> _Source material_
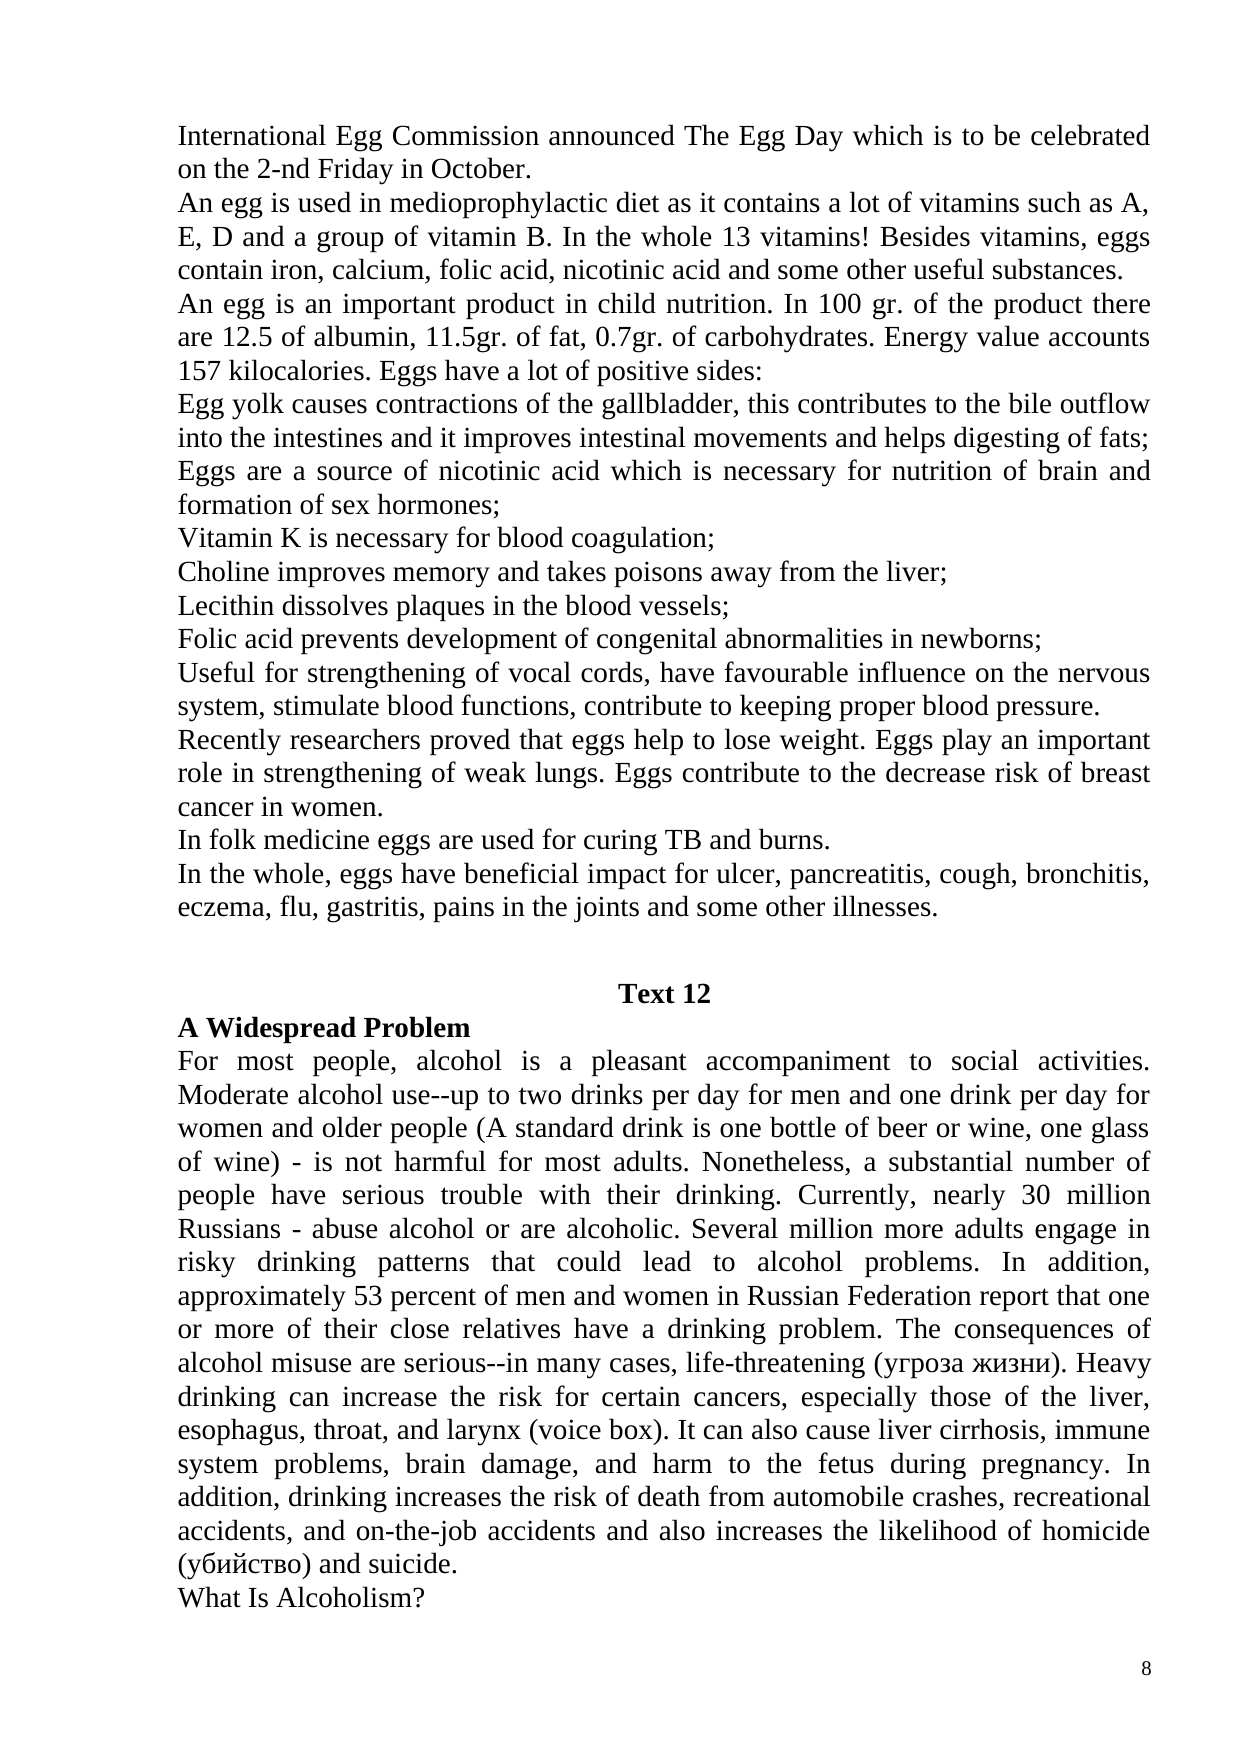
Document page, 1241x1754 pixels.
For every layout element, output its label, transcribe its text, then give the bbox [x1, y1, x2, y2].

text Choline improves memory and takes poisons away from the liver; [177, 554, 1152, 588]
text For most people, alcohol is a pleasant accompaniment to social activities. Moderate alcohol use--up to two drinks per day for men and one drink per day for women and older people (A standard drink is one bottle of beer or wine, one glass of wine) - is not harmful for most adults. Nonetheless, a substantial number of people have serious trouble with their drinking. Currently, nearly 30 million Russians - abuse alcohol or are alcoholic. Several million more adults engage in risky drinking patterns that could lead to alcohol problems. In addition, approximately 53 percent of men and women in Russian Federation report that one or more of their close relatives have a drinking problem. The consequences of alcohol misuse are serious--in many cases, life-threatening (угроза жизни). Heavy drinking can increase the risk for certain cancers, especially those of the liver, esophagus, throat, and larynx (voice box). It can also cause liver cirrhosis, immune system problems, brain damage, and harm to the fetus during pregnancy. In addition, drinking increases the risk of death from automobile crashes, recreational accidents, and on-the-job accidents and also increases the likelihood of homicide (убийство) and suicide. [177, 1043, 1152, 1580]
text Lecithin dissolves plaques in the blood vessels; [177, 588, 1152, 621]
text An egg is an important product in child nutrition. In 100 gr. of the product there are 12.5 of albumin, 11.5gr. of fat, 0.7gr. of carbohydrates. Energy value accounts 157 kilocalories. Eggs have a lot of positive sides: [177, 286, 1152, 386]
text What Is Alcoholism? [177, 1580, 1152, 1613]
text Egg yolk causes contractions of the gallbladder, this contributes to the bile outflow into the intestines and it improves intestinal movements and helps digesting of fats; [177, 386, 1152, 453]
text In folk medicine eggs are used for curing TB and burns. [177, 822, 1152, 856]
text Useful for strengthening of vocal cords, have favourable influence on the nervous system, stimulate blood functions, contribute to keeping proper blood pressure. [177, 655, 1152, 722]
text Folic acid prevents development of congenital abnormalities in newborns; [177, 621, 1152, 655]
text An egg is used in medioprophylactic diet as it contains a lot of vitamins such as A, E, D and a group of vitamin B. In the whole 13 vitamins! Besides vitamins, eggs contain iron, calcium, folic acid, nicotinic acid and some other useful substances. [177, 185, 1152, 286]
text A Widespread Problem [177, 1010, 1152, 1043]
text Vitamin K is necessary for blood coagulation; [177, 521, 1152, 554]
text Eggs are a source of nicotinic acid which is necessary for nutrition of brain and formation of sex hormones; [177, 453, 1152, 521]
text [177, 118, 1152, 185]
text Recently researchers proved that eggs help to lose weight. Eggs play an important role in strengthening of weak lungs. Eggs contribute to the decrease risk of breast cancer in women. [177, 722, 1152, 822]
text In the whole, eggs have beneficial impact for ulcer, pancreatitis, cough, bronchitis, eczema, flu, gastritis, pains in the joints and some other illnesses. [177, 856, 1152, 923]
text Text 12 [177, 976, 1152, 1010]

> _What you need to do_
All of the entries above need to be repeated exactly, minus the pictures.

> _Completed exercise_
Document page, 1241x1754 pixels.
For every layout element, output its label, transcribe its text, then give the bbox [x1, y1, x2, y2].

text Choline improves memory and takes poisons away from the liver; [177, 554, 1152, 588]
text For most people, alcohol is a pleasant accompaniment to social activities. Moderate alcohol use--up to two drinks per day for men and one drink per day for women and older people (A standard drink is one bottle of beer or wine, one glass of wine) - is not harmful for most adults. Nonetheless, a substantial number of people have serious trouble with their drinking. Currently, nearly 30 million Russians - abuse alcohol or are alcoholic. Several million more adults engage in risky drinking patterns that could lead to alcohol problems. In addition, approximately 53 percent of men and women in Russian Federation report that one or more of their close relatives have a drinking problem. The consequences of alcohol misuse are serious--in many cases, life-threatening (угроза жизни). Heavy drinking can increase the risk for certain cancers, especially those of the liver, esophagus, throat, and larynx (voice box). It can also cause liver cirrhosis, immune system problems, brain damage, and harm to the fetus during pregnancy. In addition, drinking increases the risk of death from automobile crashes, recreational accidents, and on-the-job accidents and also increases the likelihood of homicide (убийство) and suicide. [177, 1043, 1152, 1580]
text Lecithin dissolves plaques in the blood vessels; [177, 588, 1152, 621]
text An egg is an important product in child nutrition. In 100 gr. of the product there are 12.5 of albumin, 11.5gr. of fat, 0.7gr. of carbohydrates. Energy value accounts 157 kilocalories. Eggs have a lot of positive sides: [177, 286, 1152, 386]
text What Is Alcoholism? [177, 1580, 1152, 1613]
text Egg yolk causes contractions of the gallbladder, this contributes to the bile outflow into the intestines and it improves intestinal movements and helps digesting of fats; [177, 386, 1152, 453]
text In folk medicine eggs are used for curing TB and burns. [177, 822, 1152, 856]
text Useful for strengthening of vocal cords, have favourable influence on the nervous system, stimulate blood functions, contribute to keeping proper blood pressure. [177, 655, 1152, 722]
text Folic acid prevents development of congenital abnormalities in newborns; [177, 621, 1152, 655]
text An egg is used in medioprophylactic diet as it contains a lot of vitamins such as A, E, D and a group of vitamin B. In the whole 13 vitamins! Besides vitamins, eggs contain iron, calcium, folic acid, nicotinic acid and some other useful substances. [177, 185, 1152, 286]
text A Widespread Problem [177, 1010, 1152, 1043]
text Vitamin K is necessary for blood coagulation; [177, 521, 1152, 554]
text Eggs are a source of nicotinic acid which is necessary for nutrition of brain and formation of sex hormones; [177, 453, 1152, 521]
text [177, 118, 1152, 185]
text Recently researchers proved that eggs help to lose weight. Eggs play an important role in strengthening of weak lungs. Eggs contribute to the decrease risk of breast cancer in women. [177, 722, 1152, 822]
text In the whole, eggs have beneficial impact for ulcer, pancreatitis, cough, bronchitis, eczema, flu, gastritis, pains in the joints and some other illnesses. [177, 856, 1152, 923]
text Text 12 [177, 976, 1152, 1010]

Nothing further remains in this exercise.